Your answer should be the lines below from the one with "thumb cmc: (1173, 742)" to the one with "middle tip: (1190, 748)", both included, given again exactly and with nothing added.

=== INFORMATION GIVEN ===

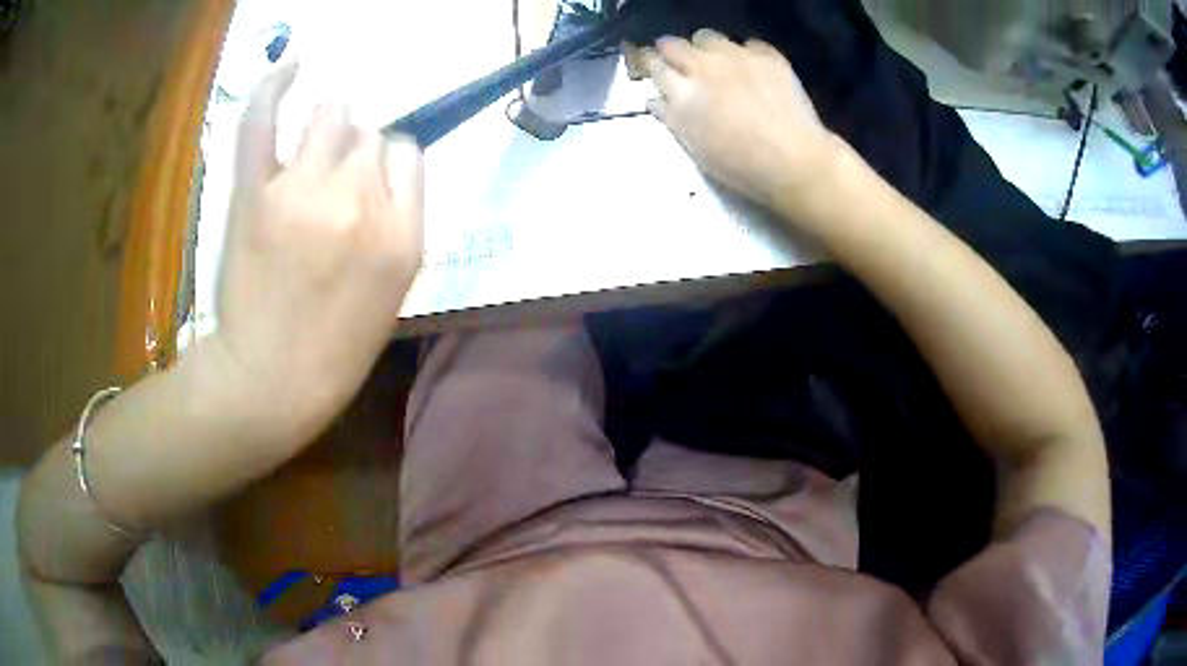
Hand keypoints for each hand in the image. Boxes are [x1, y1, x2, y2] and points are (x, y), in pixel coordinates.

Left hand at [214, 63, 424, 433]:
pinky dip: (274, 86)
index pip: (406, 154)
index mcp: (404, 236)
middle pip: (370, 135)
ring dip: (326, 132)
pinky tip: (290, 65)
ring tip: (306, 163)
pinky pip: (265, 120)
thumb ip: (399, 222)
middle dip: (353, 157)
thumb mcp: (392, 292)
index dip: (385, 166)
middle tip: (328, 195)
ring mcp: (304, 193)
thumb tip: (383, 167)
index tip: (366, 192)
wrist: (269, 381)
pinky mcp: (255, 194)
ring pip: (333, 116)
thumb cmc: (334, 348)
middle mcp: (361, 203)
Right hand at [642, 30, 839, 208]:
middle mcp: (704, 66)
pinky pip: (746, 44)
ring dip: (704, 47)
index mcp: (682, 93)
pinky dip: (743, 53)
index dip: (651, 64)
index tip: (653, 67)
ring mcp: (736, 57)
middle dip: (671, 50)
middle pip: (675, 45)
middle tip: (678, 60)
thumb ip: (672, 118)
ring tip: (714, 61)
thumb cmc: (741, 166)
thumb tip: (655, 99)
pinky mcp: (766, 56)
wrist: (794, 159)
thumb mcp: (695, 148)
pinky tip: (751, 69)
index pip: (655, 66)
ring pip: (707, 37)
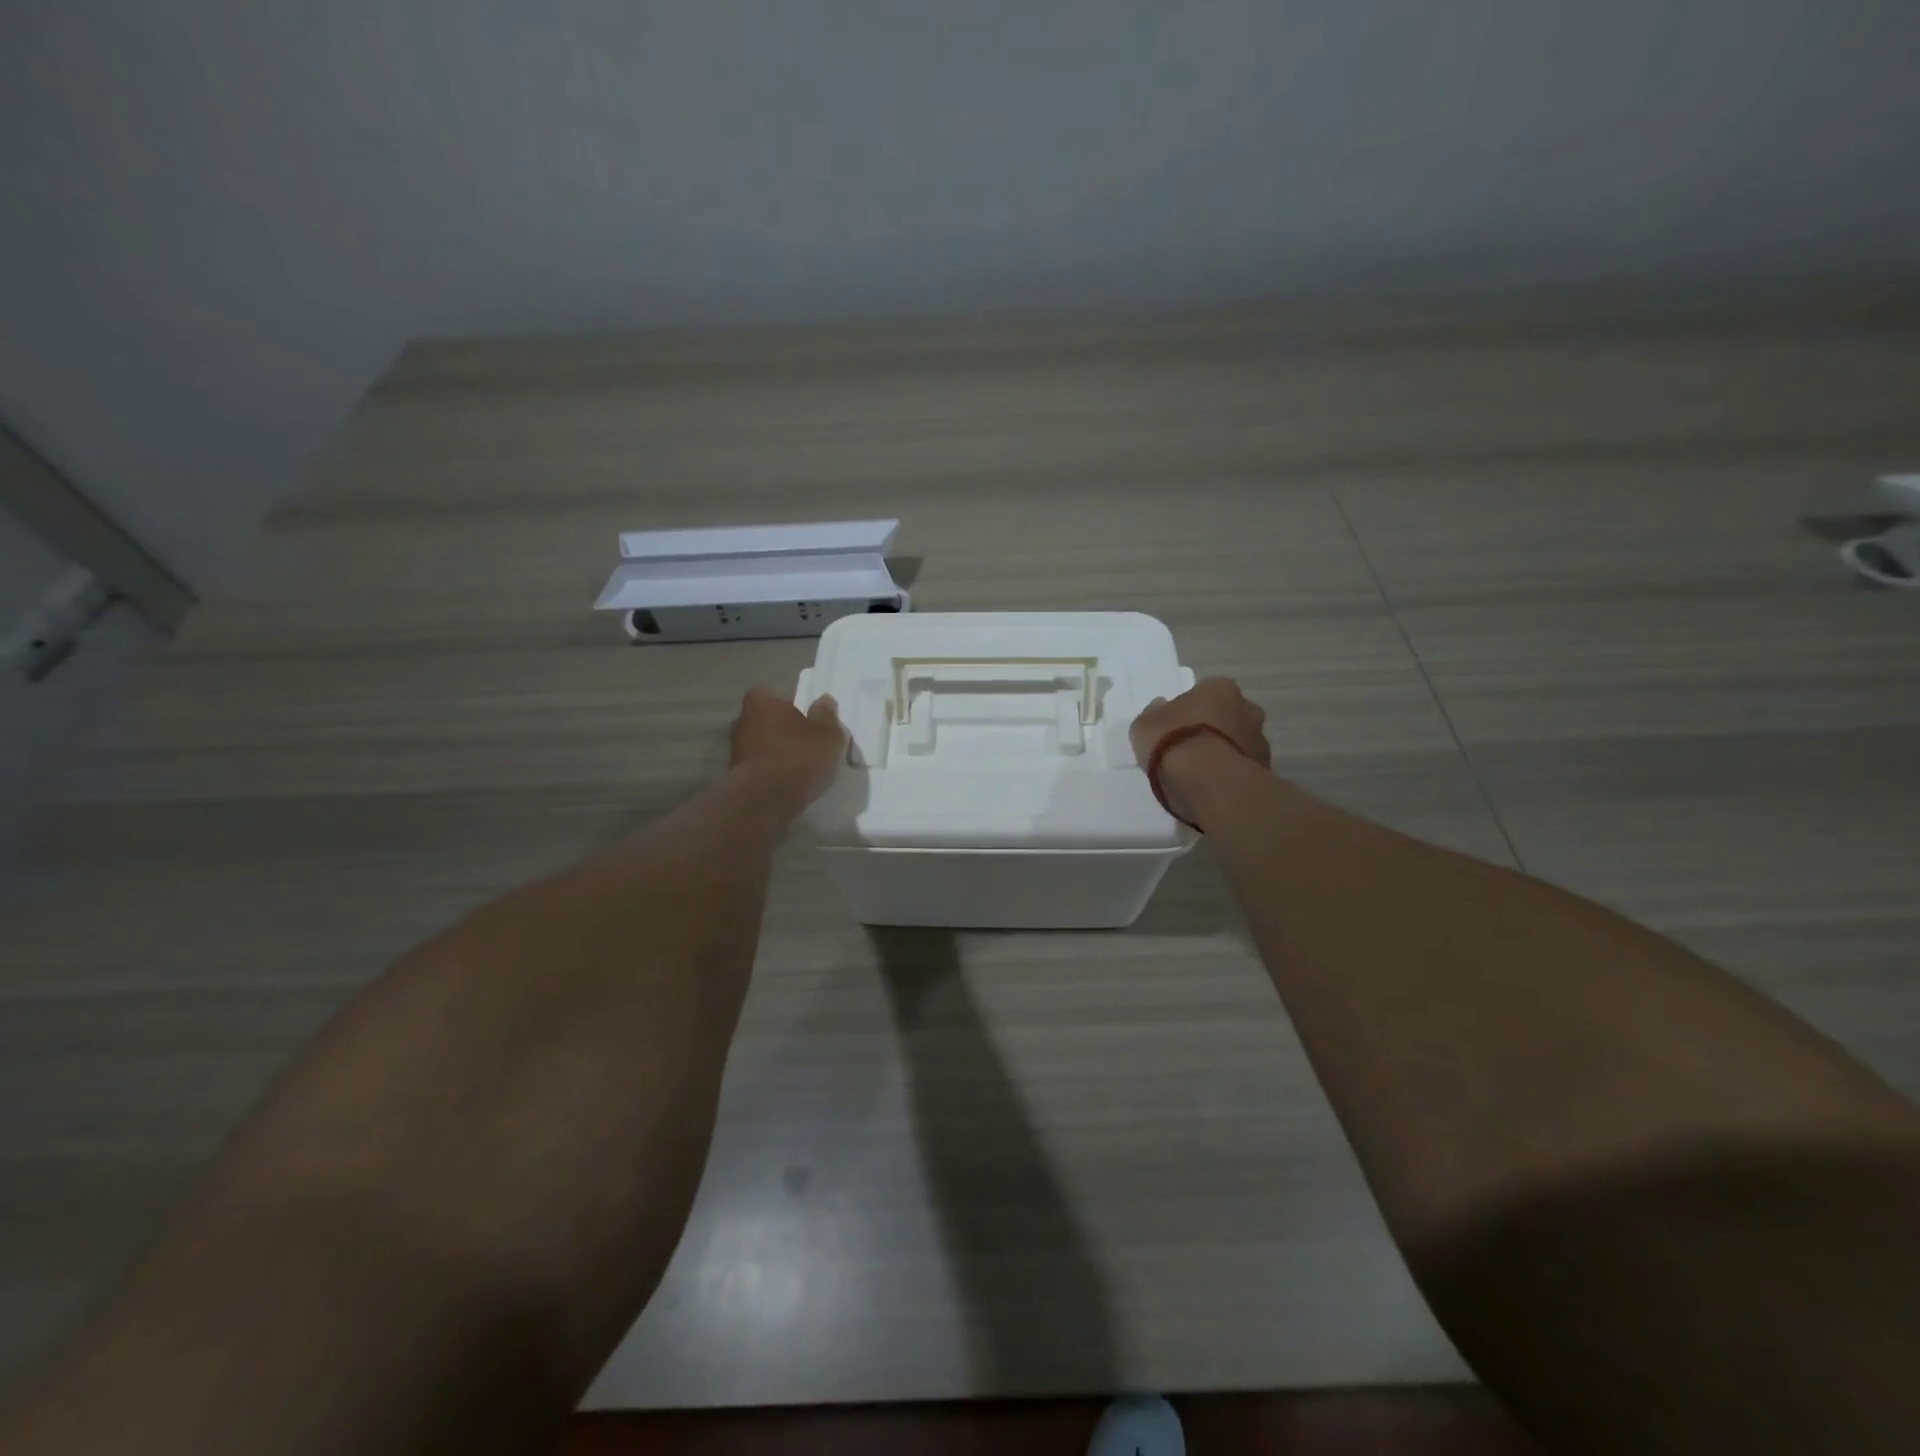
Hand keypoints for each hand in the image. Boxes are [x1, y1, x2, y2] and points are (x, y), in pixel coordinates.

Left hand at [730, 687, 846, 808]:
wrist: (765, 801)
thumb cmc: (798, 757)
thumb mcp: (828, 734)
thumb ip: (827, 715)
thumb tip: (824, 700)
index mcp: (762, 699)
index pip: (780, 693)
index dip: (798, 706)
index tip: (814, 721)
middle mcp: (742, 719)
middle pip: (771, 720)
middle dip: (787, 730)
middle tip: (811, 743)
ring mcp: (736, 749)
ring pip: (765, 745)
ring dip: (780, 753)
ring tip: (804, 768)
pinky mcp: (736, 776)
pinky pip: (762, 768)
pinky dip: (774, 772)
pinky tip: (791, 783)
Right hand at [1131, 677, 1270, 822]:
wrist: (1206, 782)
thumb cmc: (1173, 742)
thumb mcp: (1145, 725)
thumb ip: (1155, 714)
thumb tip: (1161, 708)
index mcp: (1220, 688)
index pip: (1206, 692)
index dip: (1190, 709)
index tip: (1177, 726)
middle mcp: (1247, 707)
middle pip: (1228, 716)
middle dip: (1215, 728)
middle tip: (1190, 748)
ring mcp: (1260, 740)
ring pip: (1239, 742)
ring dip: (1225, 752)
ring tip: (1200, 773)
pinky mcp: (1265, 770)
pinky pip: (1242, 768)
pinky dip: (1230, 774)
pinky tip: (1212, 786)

===

ANSWER TO THE EXERCISE:
thumb cmc: (1173, 742)
thumb mcp: (1145, 725)
thumb ip: (1155, 714)
thumb tip: (1161, 708)
index mcp: (1220, 688)
index pip: (1206, 692)
index dip: (1190, 709)
index tip: (1177, 726)
middle mcp: (1247, 707)
middle pip: (1228, 716)
middle dip: (1215, 728)
middle tip: (1190, 748)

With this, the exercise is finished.